*Your objective*
Extend the article on the AppleJack Parade marching band competition, picking up right after its last sentence.

*Document segment*
Marching bands from Blair, Elmwood-Murdock and Gretna took the top prizes in the AppleJack Parade Marching Band competition Saturday in Nebraska City.

Marching bands from Blair, Elmwood-Murdock and Gretna took the top prizes in the AppleJack Parade Marching Band competition Saturday in Nebraska City.
Blair took first place in the High School A-B Division of the competition. Milford took second place and Syracuse-Dunbar-Avoca was third.
Elmwood-Murdock took first place in the High School Class C-D Division. Palmyra took second place and Fairfax, Mo., was third.
Gretna took first in the Middle School Division. Blair took second and Syracuse-Dunbar-Avoca was third.
The Nebraska City AppleJack Parade’s band competition may well date back to the very first parade event. Jack Brawner, the namesake of the 45-year old community celebration, recalls working hard to bring in area bands to perform in the parade right from the start.
Bands are divided up into divisions based on several considerations.
Heather Bakula, who has worked as an assistant for the judges of the competition for the last 10 years, said band directors write down the division in which they would like to have their band compete. Other factors include the number of bands entered and the size of schools which the bands represent.
Criteria for judging bands is fairly elementary with musical performance quality, appearance, and marching ability as the major focusses.
Bakula said her role in assisting the judges involves tallying the score for each band. The winners are known soon after the last band passes the judging stand and awards plaques are awarded immediately thereafter.
This year’s judging stand was in front of Great Western Bank on Central Avenue.
Bakula said the band competition is definitely an enjoyable aspect of the parade.
“It’s a lot of fun to see the kids out marching,” said Bakula. “It takes a lot of effort on the school’s part and on the director’s part.”
Bakula said the competition aspect is not taken lightly and bands take great pride in having won.
“I think it’s very exciting,” Bakula said. “They’re surprised and elated.”
Greg Olsen, the director of the Nebraska City High School Band, echoed Bakula’s assesment of the competition.
Olsen said there are definitely nerves and expectations for the members of the Pioneer band on AppleJack.
Having that chance to march and be judged at a parade is essential to building a great band.
“Practicing is not the same as when somebody is watching,” said Olsen. “That’s what music is all about—having an audience. We need that audience. It pumps us up.”
This isn’t the only parade the Nebraska City band attends. Olsen said the band has been awarded second and third place finishes in recent marches at the Harvest of Harmony event, a Grand Island band competition that draws as many as 80 bands.

*Extracted material*
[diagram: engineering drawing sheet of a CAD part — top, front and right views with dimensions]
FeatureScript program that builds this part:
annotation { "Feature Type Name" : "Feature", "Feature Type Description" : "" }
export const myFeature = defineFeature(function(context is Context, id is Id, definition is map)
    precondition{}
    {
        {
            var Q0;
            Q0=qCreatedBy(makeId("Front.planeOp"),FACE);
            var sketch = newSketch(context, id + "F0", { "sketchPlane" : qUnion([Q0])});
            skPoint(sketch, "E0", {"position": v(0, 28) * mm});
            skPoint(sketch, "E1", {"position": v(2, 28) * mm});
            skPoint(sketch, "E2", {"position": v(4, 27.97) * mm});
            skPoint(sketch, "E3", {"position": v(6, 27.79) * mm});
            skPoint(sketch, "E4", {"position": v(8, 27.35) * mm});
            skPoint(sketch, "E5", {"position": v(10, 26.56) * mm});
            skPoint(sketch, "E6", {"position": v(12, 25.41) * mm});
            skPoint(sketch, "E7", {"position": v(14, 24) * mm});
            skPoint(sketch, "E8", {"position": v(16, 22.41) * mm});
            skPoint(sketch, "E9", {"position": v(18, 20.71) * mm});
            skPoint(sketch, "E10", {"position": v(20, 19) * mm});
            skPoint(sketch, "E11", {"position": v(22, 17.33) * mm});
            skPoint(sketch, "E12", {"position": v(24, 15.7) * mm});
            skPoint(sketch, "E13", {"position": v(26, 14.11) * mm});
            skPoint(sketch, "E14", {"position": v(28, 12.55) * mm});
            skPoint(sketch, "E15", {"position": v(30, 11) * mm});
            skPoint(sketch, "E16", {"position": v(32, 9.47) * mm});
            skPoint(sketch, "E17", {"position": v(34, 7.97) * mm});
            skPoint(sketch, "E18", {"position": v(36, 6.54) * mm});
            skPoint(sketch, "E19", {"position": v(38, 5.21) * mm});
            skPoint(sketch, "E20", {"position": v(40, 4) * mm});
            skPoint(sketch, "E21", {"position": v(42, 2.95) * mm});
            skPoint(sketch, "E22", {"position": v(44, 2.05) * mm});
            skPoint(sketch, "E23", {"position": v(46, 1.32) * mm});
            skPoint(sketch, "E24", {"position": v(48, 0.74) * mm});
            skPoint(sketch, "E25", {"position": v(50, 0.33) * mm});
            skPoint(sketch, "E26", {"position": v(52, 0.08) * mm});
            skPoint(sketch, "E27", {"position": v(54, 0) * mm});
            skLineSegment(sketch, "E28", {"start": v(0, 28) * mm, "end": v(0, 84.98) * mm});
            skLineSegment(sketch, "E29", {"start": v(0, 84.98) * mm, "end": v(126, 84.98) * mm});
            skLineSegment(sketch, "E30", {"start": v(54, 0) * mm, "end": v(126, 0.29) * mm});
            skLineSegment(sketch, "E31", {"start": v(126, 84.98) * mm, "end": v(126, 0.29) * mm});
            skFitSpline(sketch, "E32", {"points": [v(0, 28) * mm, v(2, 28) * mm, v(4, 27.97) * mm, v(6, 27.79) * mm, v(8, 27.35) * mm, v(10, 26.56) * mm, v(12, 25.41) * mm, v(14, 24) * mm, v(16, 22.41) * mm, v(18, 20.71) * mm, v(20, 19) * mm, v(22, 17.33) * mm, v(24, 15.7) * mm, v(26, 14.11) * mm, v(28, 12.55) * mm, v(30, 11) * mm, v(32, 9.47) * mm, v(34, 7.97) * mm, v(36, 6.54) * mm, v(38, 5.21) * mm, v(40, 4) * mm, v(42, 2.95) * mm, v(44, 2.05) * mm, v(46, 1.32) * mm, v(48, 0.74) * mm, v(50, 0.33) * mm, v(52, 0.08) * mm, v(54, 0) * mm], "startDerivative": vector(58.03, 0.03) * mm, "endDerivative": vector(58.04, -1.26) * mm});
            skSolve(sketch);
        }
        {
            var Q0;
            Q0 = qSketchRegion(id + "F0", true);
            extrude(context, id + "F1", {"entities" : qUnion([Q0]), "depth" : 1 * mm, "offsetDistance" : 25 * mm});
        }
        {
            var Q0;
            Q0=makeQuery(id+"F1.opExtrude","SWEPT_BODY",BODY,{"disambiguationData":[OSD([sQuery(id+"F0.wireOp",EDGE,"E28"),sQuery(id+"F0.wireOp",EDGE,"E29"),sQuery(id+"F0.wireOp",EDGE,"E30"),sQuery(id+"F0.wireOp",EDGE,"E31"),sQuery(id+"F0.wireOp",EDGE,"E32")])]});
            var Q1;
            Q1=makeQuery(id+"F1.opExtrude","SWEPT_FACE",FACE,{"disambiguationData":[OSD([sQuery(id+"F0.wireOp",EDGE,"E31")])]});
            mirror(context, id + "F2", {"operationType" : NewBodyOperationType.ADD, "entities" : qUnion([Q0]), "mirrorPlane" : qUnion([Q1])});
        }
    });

*Response for this exercise*
In 13 years of directing the Nebraska City band at AppleJack, Olsen said Nebraska City has yet to win a first place finish. The top finish he can remember is a third place designation.
Although it should be noted that the Nebraska City band performs at a bit of a disadvantage.
As the host band of the competition, the Nebraska City band plays first while the majority of the bands in its classification are judged near the end of the contest.
Comparing Nebraska City to the rest of its class can therefore be a tough challenge.
Olsen said he feels the judges always do their best to make it fair for everyone.
“They do their best and they try to make it a consistent deal,” said Olsen.
In the end, even if Nebraska City doesn’t win a trophy, Olsen said he feels like the school and community still come out winners.
Bands that have memorable performances at Nebraska City are likely to come back, thus keeping a high level of excitement for future years.
One of the main aspects of the competition that makes Nebraska City unique is the inclusion of a sizable middle school division.
Olsen said schools don’t have as large of a budget for their middle school band as they might for their high school band. Since the Nebraska City event has an affordable entry fee, Olsen said middle schools are able to compete.
“It’s just the fact that they get to compete,” Olsen said. “You get up a little bit for that.”
In addition to affordability, an effort is made to make the competition friendly to middle schools by arranging bands in such a way that the younger bands won’t be intimidated by larger bands or high school bands.
“They like coming here because it is more middle school friendly,” Olsen said.
The ultimate goal is to make the competition  a great experience for all.
“We try to make it a positive experience for everybody, including the audience,” Olsen said.